Bristol Myers Squibb’s combination of Opdivo and Yervoy was the first immuno-oncology regimen to snag an FDA approval for newly diagnosed kidney cancer. While multiple therapies have since entered the market, the New York pharma is now trumpeting five-year data to fend off competition.
In previously untreated renal cell carcinoma patients with intermediate- and poor-risk prognostic factors, Opdivo and Yervoy continued to show a strong life extension benefit over Pfizer’s aging small-molecule drug Sutent at the five-year mark and a death risk reduction of 32%, BMS reported at the European Society for Medical Oncology annual congress.
Patients on the dual immunotherapy lived a median 47 months versus 27 months for those on Pfizer's targeted therapy. Patients who lived to the three-year mark were 79% likely to remain alive for two more years. For those whose tumors hadn’t progressed at three years, they were 90% likely to stay progression-free for another two years, BMS reported.
The five-year data are important because they support Opdivo and Yervoy as a durable therapy for front-line kidney cancer, Jonathan Cheng, BMS’ head of oncology development, said in an interview.

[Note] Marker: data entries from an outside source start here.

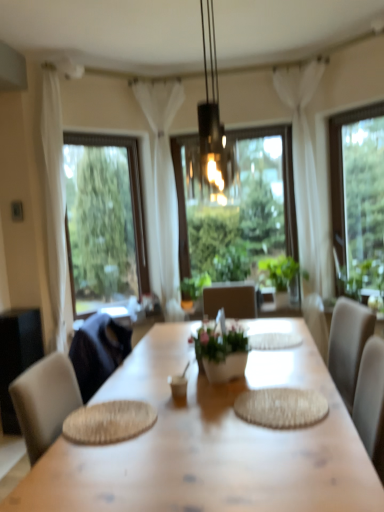
Question: Considering the relative sizes of black glass pendant light at center and green leafy plant at center, which appears as the second houseplant when viewed from the front, in the image provided, is black glass pendant light at center smaller than green leafy plant at center, which appears as the second houseplant when viewed from the front,?

Choices:
 (A) yes
 (B) no

Answer: (B)

Question: Does black glass pendant light at center have a lesser height compared to green leafy plant at center, which is the second houseplant in left-to-right order?

Choices:
 (A) yes
 (B) no

Answer: (B)

Question: From the image's perspective, is black glass pendant light at center under green leafy plant at center, which is the second houseplant in left-to-right order?

Choices:
 (A) no
 (B) yes

Answer: (A)

Question: Can you confirm if black glass pendant light at center is positioned to the left of green leafy plant at center, which is the second houseplant in left-to-right order?

Choices:
 (A) yes
 (B) no

Answer: (A)

Question: Is the depth of black glass pendant light at center less than that of green leafy plant at center, which is the second houseplant in left-to-right order?

Choices:
 (A) no
 (B) yes

Answer: (B)

Question: In the image, is transparent glass window at center, the second window when ordered from left to right, positioned in front of or behind black glass pendant light at center?

Choices:
 (A) behind
 (B) front

Answer: (A)

Question: Is point (271, 143) closer or farther from the camera than point (228, 183)?

Choices:
 (A) farther
 (B) closer

Answer: (A)

Question: Considering the positions of transparent glass window at center, the second window when ordered from left to right, and black glass pendant light at center in the image, is transparent glass window at center, the second window when ordered from left to right, taller or shorter than black glass pendant light at center?

Choices:
 (A) short
 (B) tall

Answer: (B)

Question: From a real-world perspective, is transparent glass window at center, the second window when ordered from left to right, physically located above or below black glass pendant light at center?

Choices:
 (A) above
 (B) below

Answer: (B)

Question: Which is correct: black glass pendant light at center is inside white sheer curtain at center, which is counted as the 2th curtain, starting from the right, or outside of it?

Choices:
 (A) inside
 (B) outside

Answer: (B)

Question: From a real-world perspective, is black glass pendant light at center positioned above or below white sheer curtain at center, which is counted as the 2th curtain, starting from the right?

Choices:
 (A) below
 (B) above

Answer: (B)

Question: Considering the positions of black glass pendant light at center and white sheer curtain at center, which is counted as the 2th curtain, starting from the right, in the image, is black glass pendant light at center taller or shorter than white sheer curtain at center, which is counted as the 2th curtain, starting from the right,?

Choices:
 (A) short
 (B) tall

Answer: (A)

Question: From the image's perspective, is black glass pendant light at center positioned above or below white sheer curtain at center, positioned as the 1th curtain in left-to-right order?

Choices:
 (A) below
 (B) above

Answer: (B)

Question: From the image's perspective, relative to green leafy plant at right, is clear glass window at left, which ranks as the 1th window in left-to-right order, above or below?

Choices:
 (A) below
 (B) above

Answer: (B)

Question: Would you say clear glass window at left, arranged as the third window when viewed from the right, is to the left or to the right of green leafy plant at right in the picture?

Choices:
 (A) right
 (B) left

Answer: (B)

RELATED: Bristol Myers, Exelixis snag Opdivo-Cabometyx kidney cancer nod to challenge Merck, Pfizer
The update of the phase 3 CheckMate-214 trial came as several combinations of PD-1 and tyrosine kinase inhibitors (TKIs) have won FDA go-aheads in the past few years with competitive survival data. These recent nods include BMS' own cocktail of Opdivo with Exelixis’ Cabometyx. But obviously the real trouble on BMS’ mind is Merck & Co’s Keytruda combos with either Pfizer’s Inlyta or—perhaps more importantly—Eisai-partnered Lenvima.

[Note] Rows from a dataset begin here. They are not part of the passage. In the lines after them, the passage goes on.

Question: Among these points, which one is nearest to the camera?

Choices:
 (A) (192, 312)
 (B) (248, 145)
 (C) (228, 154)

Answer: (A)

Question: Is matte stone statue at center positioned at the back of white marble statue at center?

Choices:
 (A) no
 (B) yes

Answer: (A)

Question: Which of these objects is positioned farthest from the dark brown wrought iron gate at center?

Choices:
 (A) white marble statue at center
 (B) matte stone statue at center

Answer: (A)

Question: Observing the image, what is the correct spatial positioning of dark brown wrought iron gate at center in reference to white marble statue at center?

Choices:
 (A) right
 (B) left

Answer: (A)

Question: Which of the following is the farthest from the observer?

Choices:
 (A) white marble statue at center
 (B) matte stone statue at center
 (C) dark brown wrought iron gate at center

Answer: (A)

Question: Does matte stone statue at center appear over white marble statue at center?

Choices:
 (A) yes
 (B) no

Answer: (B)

In an investor note in February, SVB Leerink analyst Daina Graybosch ruled that the Keytruda-Lenvima regimen may have a shot at leadership across the checkpoint inhibitor class in front-line kidney cancer. That’s because its two-year overall survival rate, at 79%, looks to be the best, and so does its ability to induce complete responses and rapid tumor shrinkage.
But none of those regimens have the kind of long-term data the Opdivo-Yervoy combo has. Cheng suggested treatment choice would be individualized and that five-year data offer more information to better help patients and physicians decide which therapies to choose.
Interviews SVB Leerink conducted with industry experts in 2020 backed up Cheng’s argument that long-term data are helpful. Oncologists prefer Opdivo and Yervoy, especially for its approved population of patients with intermediate- and poor-risk factors, “given the combination’s strong, stable survival tail with immune-related adverse events that are often more tolerable than [adverse events] with TKIs,” Graybosch wrote in the note.
For the Opdivo-Cabometyx pairing, BMS also wants to continue to follow up patients in the CheckMate-9ER trial “because the toxicity profile is a little bit distinct, and the activity you’ve seen might change how one thinks about whether you have bulky symptomatic disease or you have more lesser-volume and more indolent disease,” Cheng said.